Cornick, Mike

5 pieces for 5 left hands at 1 piano

Rubrik: Noten
Verlag/Label: Universal Edition, Wien 2016
erschienen in: üben & musizieren 5/2016 , Seite 57

Ein Klavier und fünf linke Hände? Die Anzahl der Kompositionen für die linke Hand ist überschaubar, technisch in der Regel anspruchsvoll und virtuos. Abge­sehen von tragischen Pianistenschicksalen wie das von Paul Wittgenstein oder auch Leon Fleisher, die aus unterschied­lichen Gründen gezwungen waren, ihre Spielfähigkeit auf die linke Hand zu fokussieren und so eine Reihe von Kompositionen speziell abgestimmt auf ihre (überragenden!) Spielfähigkeiten anstießen, bleibt das Repertoire der interessanten Stücke durchaus begrenzt.
Warum sollte man sich auch in irgendeiner Weise beschränken (wünschte sich nicht manch ein Pianist heimlich gar eine dritte Hand, beispielsweise beim Studium Bach’scher Raffinessen)? Und noch dazu gerade Schülern die im frühen Stadium eher unbeliebte linke Hand als alleinige Musizierbasis zumuten? Doch  wenn man mit vier Gleichgesinnten in einem (technischen) Boot sitzt, sich noch dazu an einem einzigen Klavier um den besten Spielplatz rangeln muss, dann wird aus der ungeliebten Übung schnell ein unterhaltsames Happening, bei dem man fast nebenbei noch eine Menge lernt. Mit der linken Hand Musik zu machen beispielsweise.
Mike Cornick legt mit seinen 5 pieces for 5 left hands at 1 piano einen amüsanten Strauß wohlklingender Unterhaltung vor, der mit geeigneten SchülerInnen (sie sollten munter sein, eine rasche Auffassungsgabe und den Schalk im Nacken haben und nebenbei auch schon ein wenig Klavier spielen können) viel Spaß verspricht.
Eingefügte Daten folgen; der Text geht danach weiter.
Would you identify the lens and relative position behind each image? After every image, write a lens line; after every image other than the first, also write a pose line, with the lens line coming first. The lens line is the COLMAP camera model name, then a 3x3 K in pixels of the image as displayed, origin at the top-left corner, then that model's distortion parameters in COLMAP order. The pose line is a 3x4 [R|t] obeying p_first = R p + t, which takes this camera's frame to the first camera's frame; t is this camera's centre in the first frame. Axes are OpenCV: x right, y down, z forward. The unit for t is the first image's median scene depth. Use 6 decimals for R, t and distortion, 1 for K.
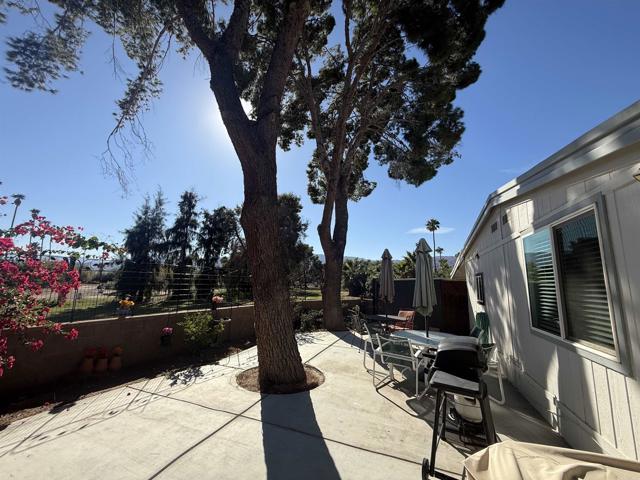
lens RADIAL K [[254.5, 0, 319.5], [0, 254.5, 237.8], [0, 0, 1]] dist [0.000448, 0.000337]
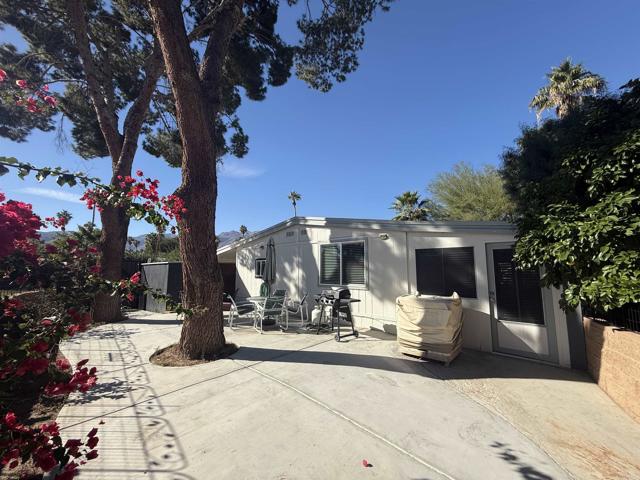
lens RADIAL K [[254.5, 0, 319.5], [0, 254.5, 237.8], [0, 0, 1]] dist [0.000448, 0.000337]
pose [[0.334629, 0.092827, 0.937767, -1.165694], [-0.160586, 0.986198, -0.040318, 0.031353], [-0.928566, -0.137101, 0.344918, 0.238342]]
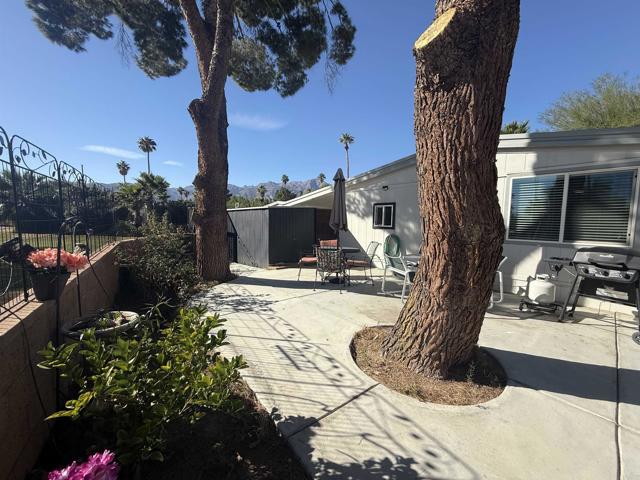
lens RADIAL K [[254.5, 0, 319.5], [0, 254.5, 237.8], [0, 0, 1]] dist [0.000448, 0.000337]
pose [[0.461748, -0.078485, 0.883532, -0.889205], [-0.160595, 0.972219, 0.170293, 0.229086], [-0.872352, -0.220523, 0.436316, 1.135318]]
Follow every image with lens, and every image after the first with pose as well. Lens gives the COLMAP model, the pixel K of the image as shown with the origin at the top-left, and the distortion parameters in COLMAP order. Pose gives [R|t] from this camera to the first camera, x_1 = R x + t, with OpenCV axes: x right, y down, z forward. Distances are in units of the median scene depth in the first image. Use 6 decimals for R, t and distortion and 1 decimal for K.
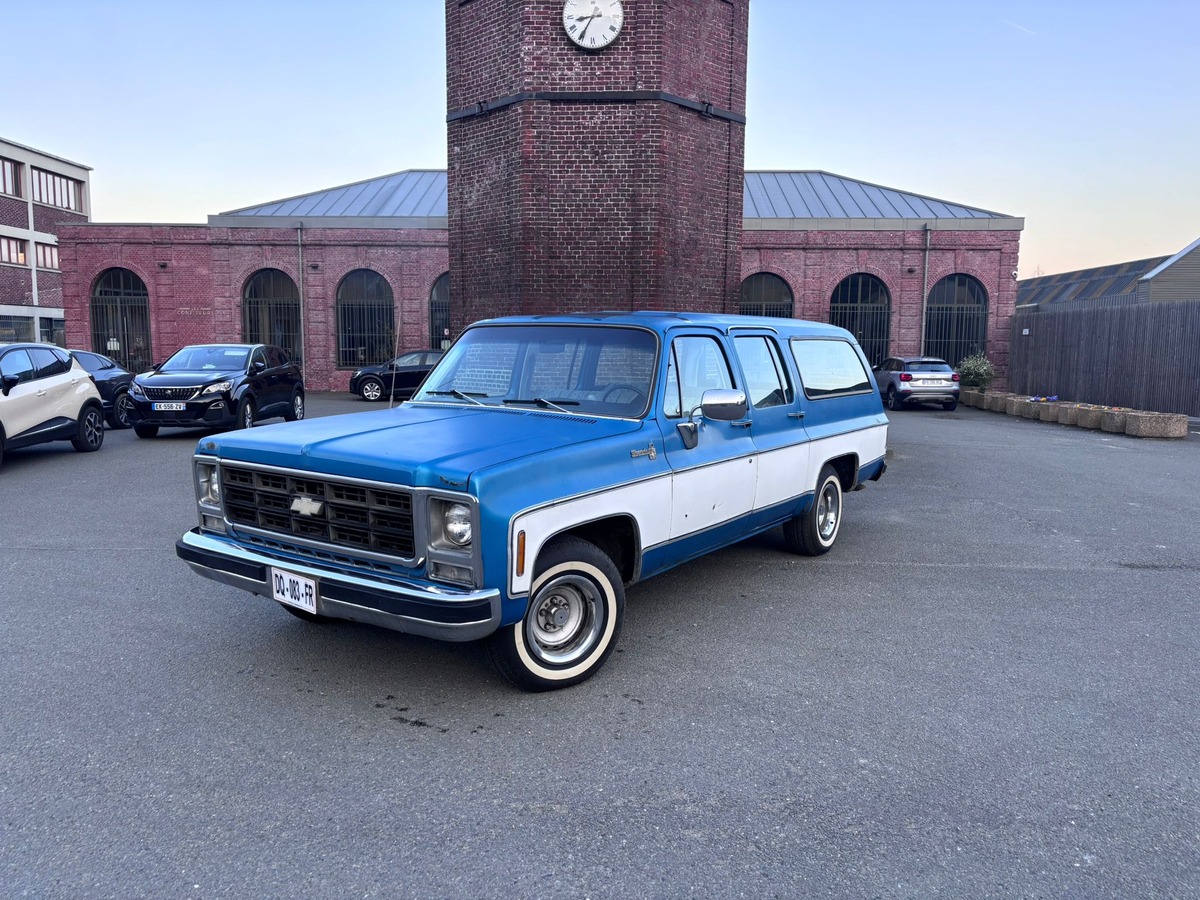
lens RADIAL K [[904.6, 0, 581.5], [0, 904.6, 450.5], [0, 0, 1]] dist [0.048732, -0.065508]
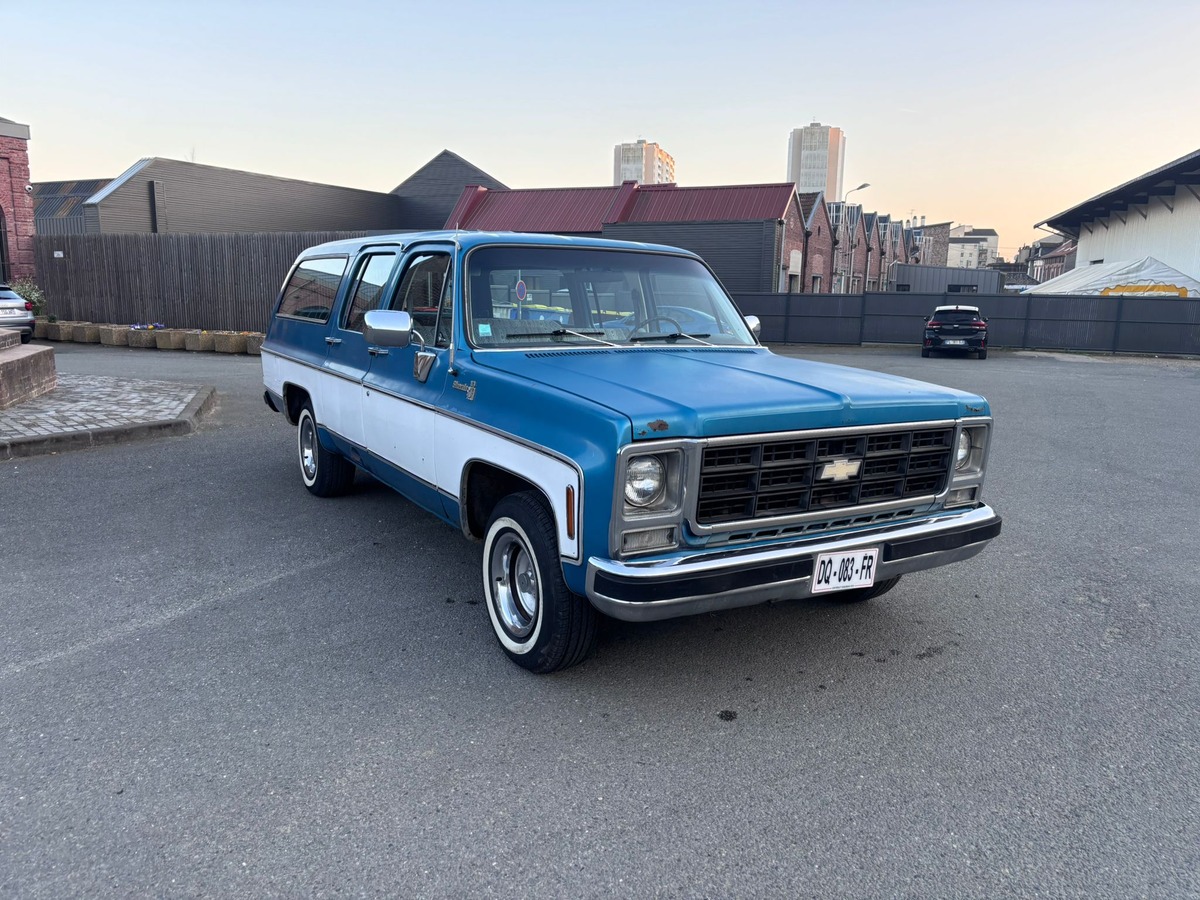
lens RADIAL K [[907.7, 0, 605.6], [0, 907.7, 448.7], [0, 0, 1]] dist [0.060181, -0.068033]
pose [[0.415150, -0.158956, 0.895759, -0.351166], [0.088870, 0.986994, 0.133958, -0.027555], [-0.905402, 0.023993, 0.423877, 0.257821]]
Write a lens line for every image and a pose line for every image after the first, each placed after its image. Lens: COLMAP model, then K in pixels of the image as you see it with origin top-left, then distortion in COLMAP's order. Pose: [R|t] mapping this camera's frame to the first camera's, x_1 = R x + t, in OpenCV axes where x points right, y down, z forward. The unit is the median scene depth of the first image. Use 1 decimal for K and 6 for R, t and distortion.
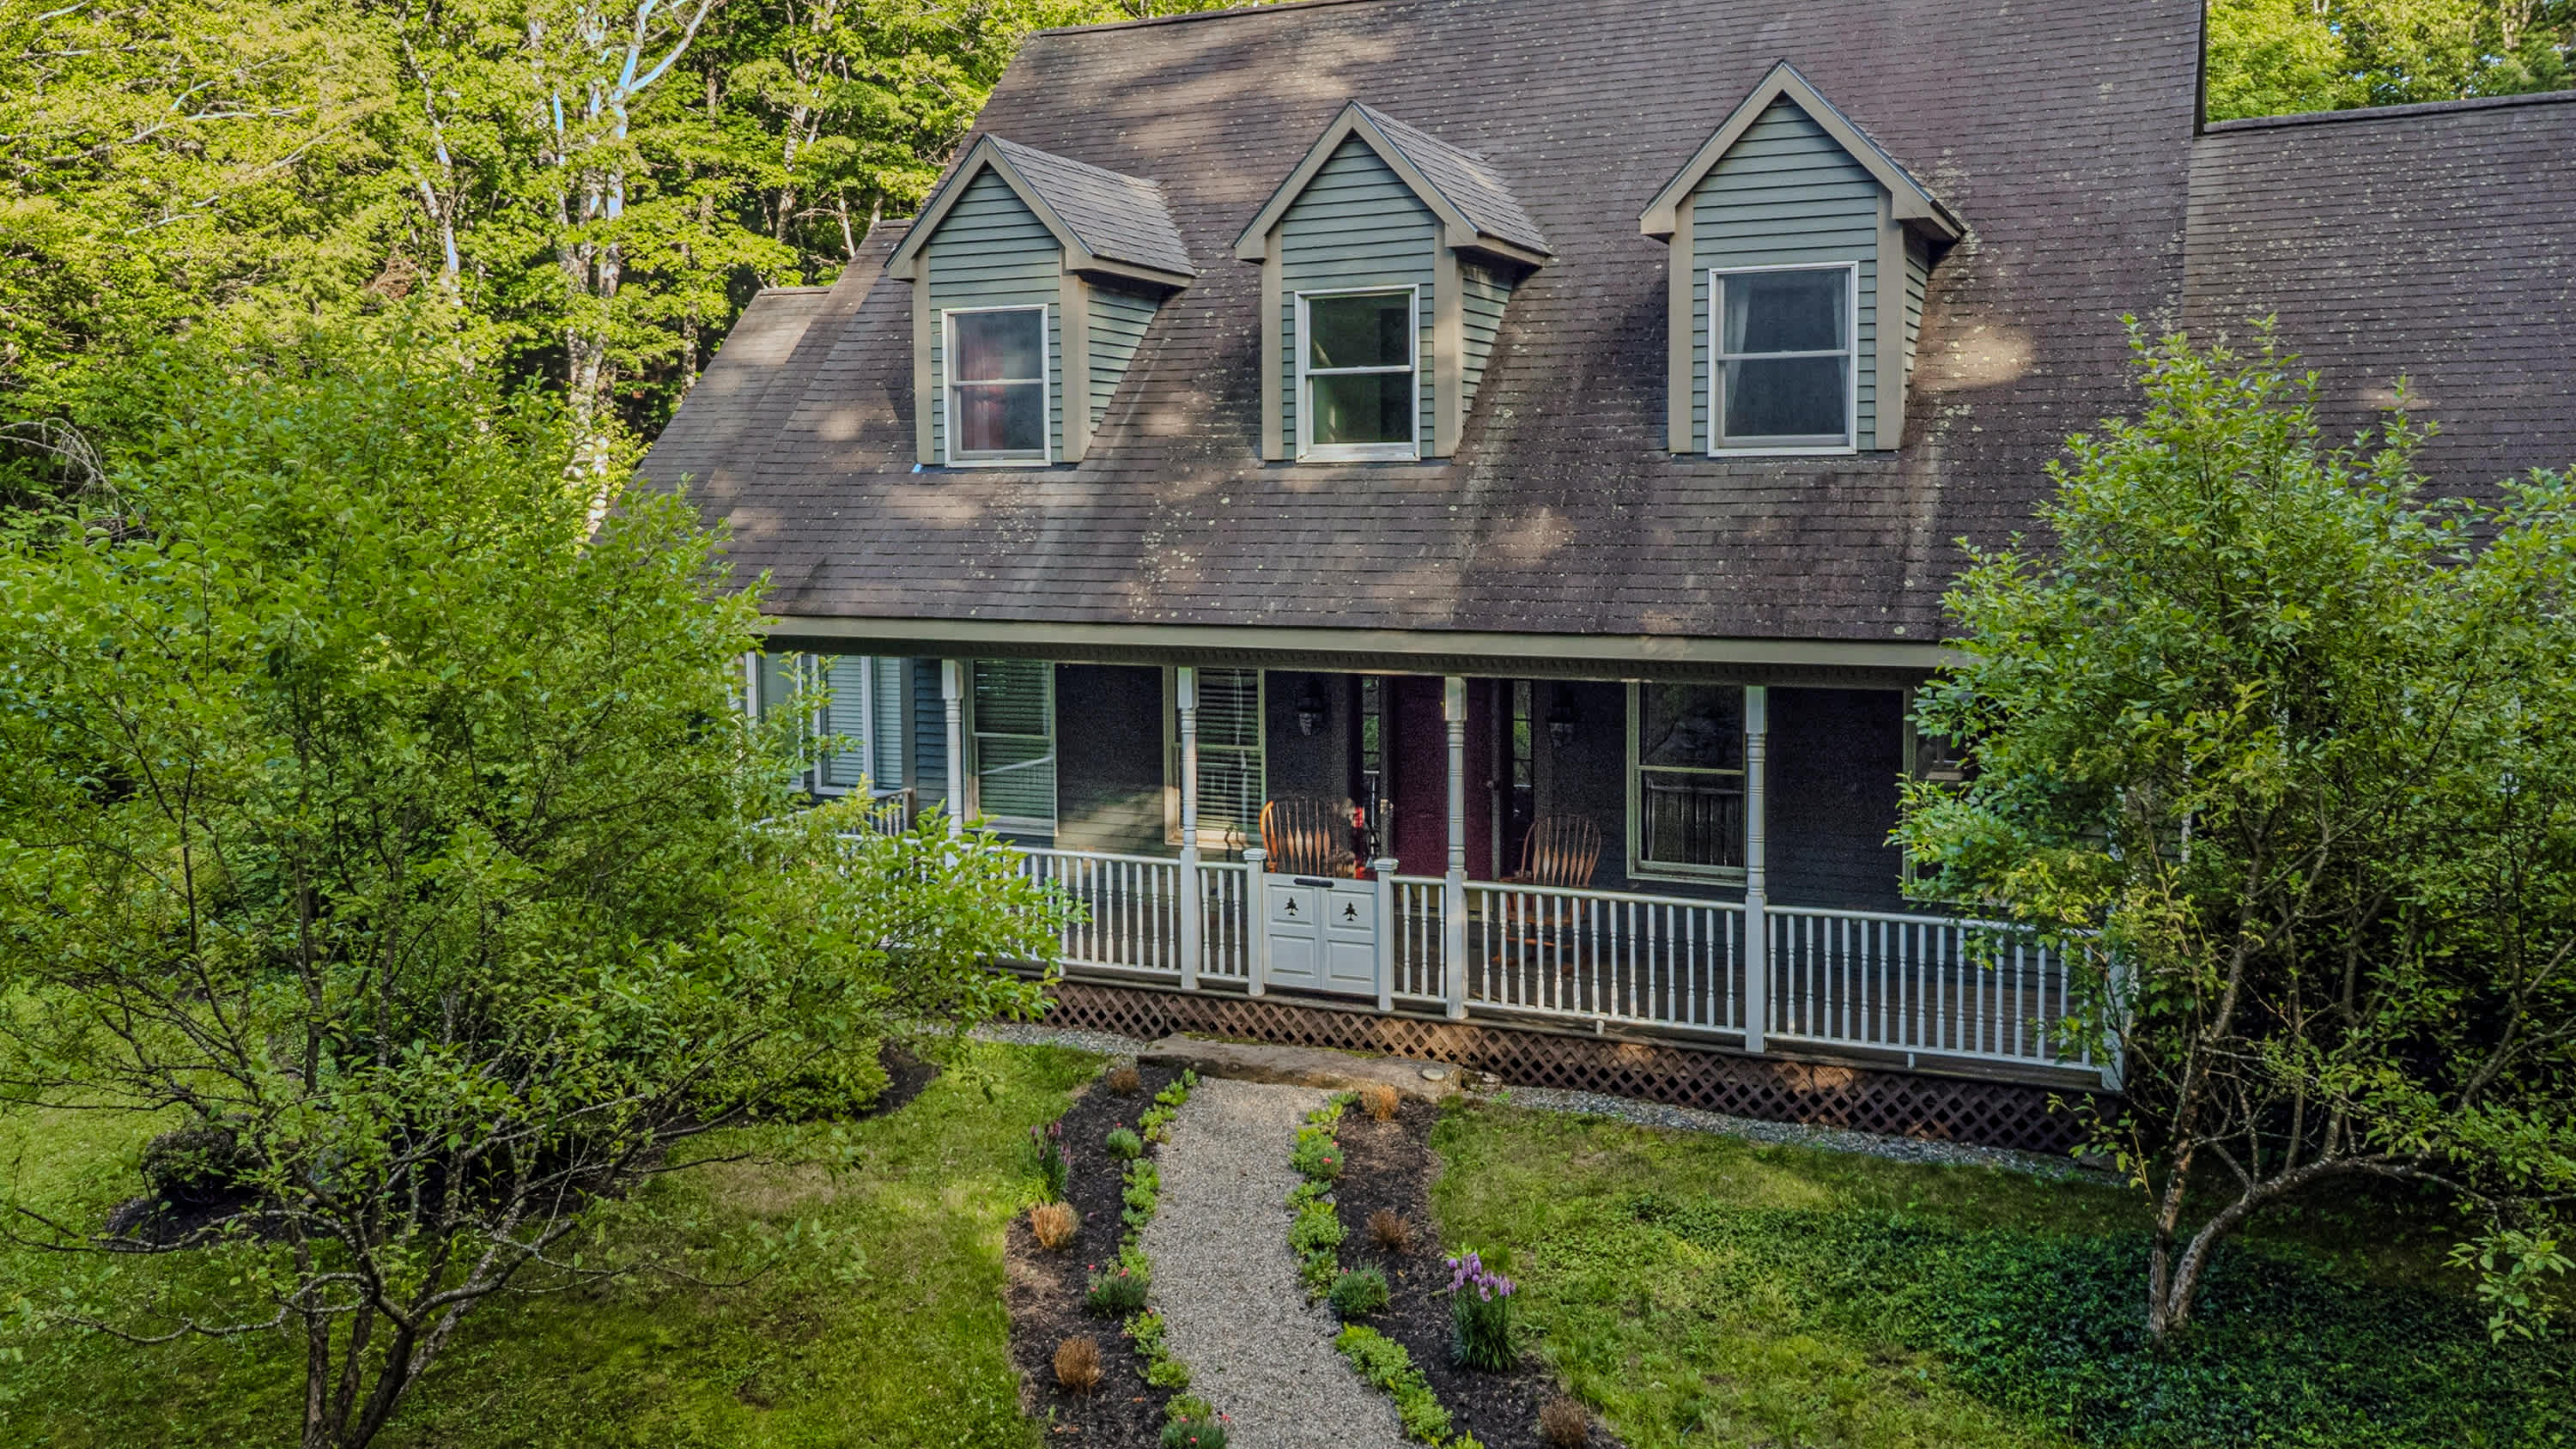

Das besetzungsbedingte zwangsläufige Gerangel am Klavier wird kleine Spieler und ihre erwartungsfrohe Zuhörerschaft beim Klassenabend nicht nur in musikalischer Hinsicht zum Lächeln bringen.
Doch sind die Kompositionen wirklich nett und unkompliziert zu spielen und zu hören. Stilistisch erwecken sie Assoziationen an Krimi- oder Westernmusik der 50er und 60er Jahre und bieten zugleich neue Lernfelder der kammermusikalischen Kommunikation. Die SpielerInnen sollten rhythmisch halbwegs sattelfest sein und sich auch über Notensystemgrenzen hinweg orientieren können. Eine Vorstufe des Partiturlesens wird gleich unterschwellig mit geübt, genauso wie das Zuhören und Mitdenken – unverzichtbare Fertigkeiten nicht nur für Musiker.
Der Druck ist sehr übersichtlich und großzügig; so können auch jüngere SchülerInnen den Weg ihrer Melodie- oder Bassstimme leichter verfolgen. Im vorliegenden Band ist eine zweite Ausgabe enthalten. Werden die jüngeren SchülerInnen ein klein wenig an ihren ungewohnten Stimmen üben müssen, so kann man mit schon etwas fortgeschrittenen Klaviereleven unterhaltsame Prima-vista-Ensemblemusik an den Unterrichtsschluss setzen. Insgesamt ein nettes Klavierhappening mit einem nicht zu unterschätzenden Motivationscharakter!